Friday 10 August 2012

Review: Orlando Figes, Just Send me Word



The backbone of this book is provided by long extracts from correspondence between Lev Mischenko (1917 - 2008) and Svetlana Ivanov (1917 - 2010) during the eight years (1946 - 1954) when he was a political prisoner in the Soviet Gulag and she a scientific researcher in Moscow. They had met before the War as students and were courting each other when Hitler's invasion of Russia separated them: Lev was captured by the Germans in the summer of 1941 and spent the War in German Dulags, Stalags and concentration camps. For that, he was then sentenced to ten years in the Gulag (Article 58 - I(b)).

He survived and Svetlana waited - from 1941 to 1954, with short annual visits to him (at first, unauthorised) from 1947. After Lev's release in 1954, they married, had two children (Svetlana by then an elderly prima gravida) and lived into their nineties. Their correspondence between 1946 and 1954 comprises 647 letters from him and 599 from her. It is now held in the archives of Memorial in Moscow and "is the biggest known collection of private letters relating to the history of the Gulag" (Irina Ostrovskaya, page 297).

The work of transcribing, translating and making sense of these letters should not be underestimated; it was surely an enormous undertaking. But Figes has also spent some time researching the archives of the Gulag network in the Komi ASSR where Lev spent his imprisonment in the Pechora Wood Combine.

I guess that those archives were also hard to make sense of and in wishing there was more contextualisation in this book, I am aware that it is not something which is delivered to the researcher on a plate.
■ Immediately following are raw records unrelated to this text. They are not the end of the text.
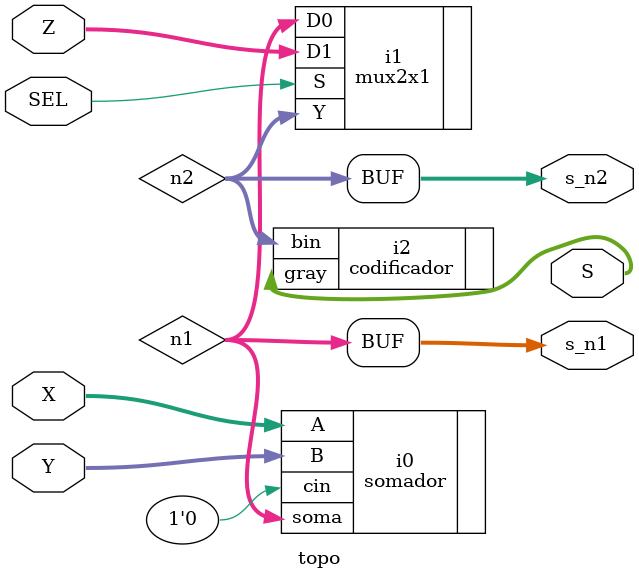
<source format=v>
module topo (
    input [2:0] X, Y, Z,
    input SEL,
    output [2:0] s_n1, s_n2, S
);
    wire [2:0] n1, n2;
    
    somador i0(.A(X), .B(Y), .soma(n1), .cin(1'b0));
    mux2x1 i1(.S(SEL), .D0(n1), .D1(Z), .Y(n2));

    codificador i2(.bin(n2), .gray(S));

    assign s_n1 = n1;
    assign s_n2 = n2;

endmodule
</source>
Of course, we have Anne Applebaum's massive book Gulag (2003), but still ...

On the other hand, Lev's letters posted outside the camp to avoid censorship do provide a mass of detail about his daily life - about food shortages, about brutality, about lack of health care, about bribery and corruption. There are even significant photographs, partly thanks to a former Pechora camp inmate, Lev Izrailevich, who after finishing his sentence elected to remain in the area as a free worker and, for prisoners, a valuable link to the outside world (see notably pages 95 - 97 for his biographical details).

The book is highly readable: it's an extraordinary love story and also a story of extraordinary luck. Lev had many talents, and those helped him survive, but he also had strong outside support from able people willing to take risks on his behalf. Even so, at any point, things could have gone wrong and quite often it was a close shave.

Lev's biggest fear was that he might be moved to a camp - say at the Vorkuta mines, just a little to the north of Pechora - where life would be harder, the regime more strict, the opportunities for enlisting the help of free workers to act as couriers much more limited, and so on. In those circumstances, his chances of living out his sentence would have been much reduced. Svetlana, as a Communist Party member and involved in "sensitive" scientific research, ran considerable risks in maintaining a relationship with a "political".

In fact, the main limitation of the book is that it is about people so hugely untypical. The Gulag was a machine for destroying people, either physically or morally. You died, horribly, or you lost your hope or your reason. That was a much more common outcome and those millions to whom that happened leave us no voice.

So though this book can be placed alongside Applebaum's on the shelf, it also belongs with Martin Amis's very well-informed novel House of Meetings (2006) which takes its start from the fact at the end of the 1940s (1950 at Pechora - Figes, page 207) some camps provided facilities ( Dom svidanii) for brief conjugal visits.

The legacy of the Gulag does not end with the deaths of the last of its inmates. Lev and Svetlana had two children. One of them, Nikita, was able and willing to co-operate fully with Figes (page 293). About the other, Anastasia, Figes says only that she "suffered chronically from bipolar depression and was unable to work" (page 284).